- Insider has identified the top companies investing the most money in cannabis startups in 2021.
- This is the fourth annual edition of our list.
- You can read the lists for 2018, 2019 and 2020 here.
While 2021 has been a tough year for publicly traded cannabis companies, nascent industry startups — from software platforms to cannabis-infused beverage companies — have had a banner year for fundraising.
Investors paid $2.7 billion across 272 deals into cannabis startups last year, up from $1.5 billion in 2020, according to data provider PitchBook.

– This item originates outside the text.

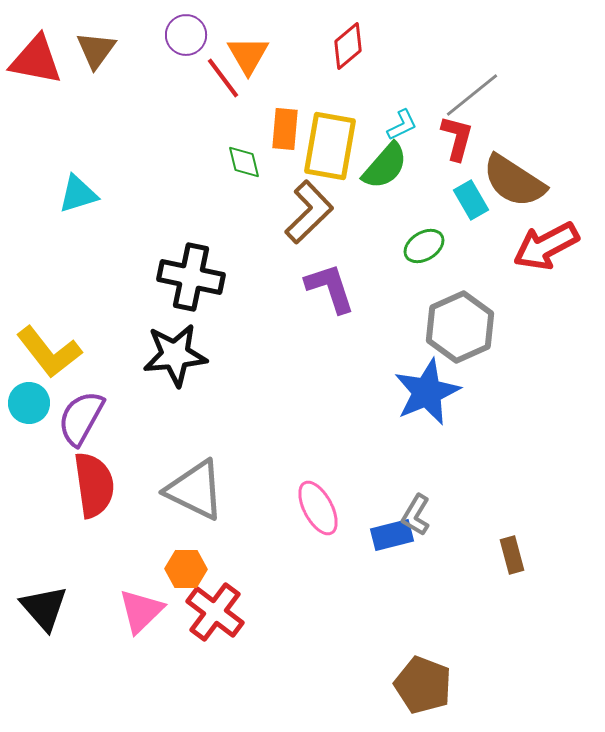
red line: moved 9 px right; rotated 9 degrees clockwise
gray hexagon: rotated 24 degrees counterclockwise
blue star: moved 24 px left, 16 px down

Of that, more than 85% went to US-based companies, a sign that investors are largely focused on the US, even though cannabis is not yet federally legal.

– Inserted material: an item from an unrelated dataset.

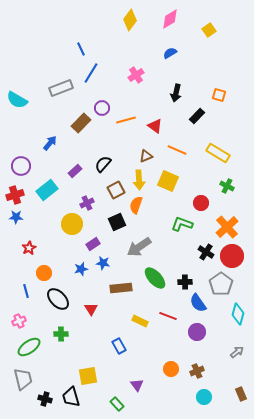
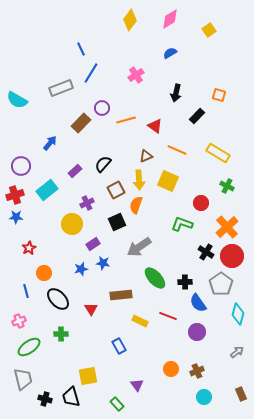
brown rectangle at (121, 288): moved 7 px down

For this reason, cannabis tech startups, which offer investors a way to bet on the spread of legalization without directly profiting from a controlled substance, tend to attract the most high-profile and top backers. big rounds.
Oregon-based Dutchie, which helps connect cannabis stores to consumers in legal states, led the pack. The startup raised $550 million in two rounds this year, at a valuation of $3.75 billion, among other monster funding rounds last year.
But the most active funds in the industry – the majority of which are represented on this year’s list – are created specifically to invest in cannabis, and they don’t shy away from what is known in the parlance of the industry. investment industry “affecting plants”.
These companies, like Merida Capital Holdings, Poseidon Asset Management, Navy Capital and others, tend to raise funds from family offices or wealthy individuals so that they can take risks that institutional companies, backed by large asset managers or pension funds, cannot.
To compile this list, Insider pulled data from 45 companies that invested in the cannabis industry last year. Of these, we have generated a short list of companies that have deployed over $10 million in private ventures across the industry.
We cross-referenced responses with data providers PitchBook and CB Insights and asked companies to provide breakdowns of their transactions to ensure accuracy.
Although the majority of these investments are just shares, some companies have included transactions structured as convertible debt – a form of debt that converts into shares on an agreed date.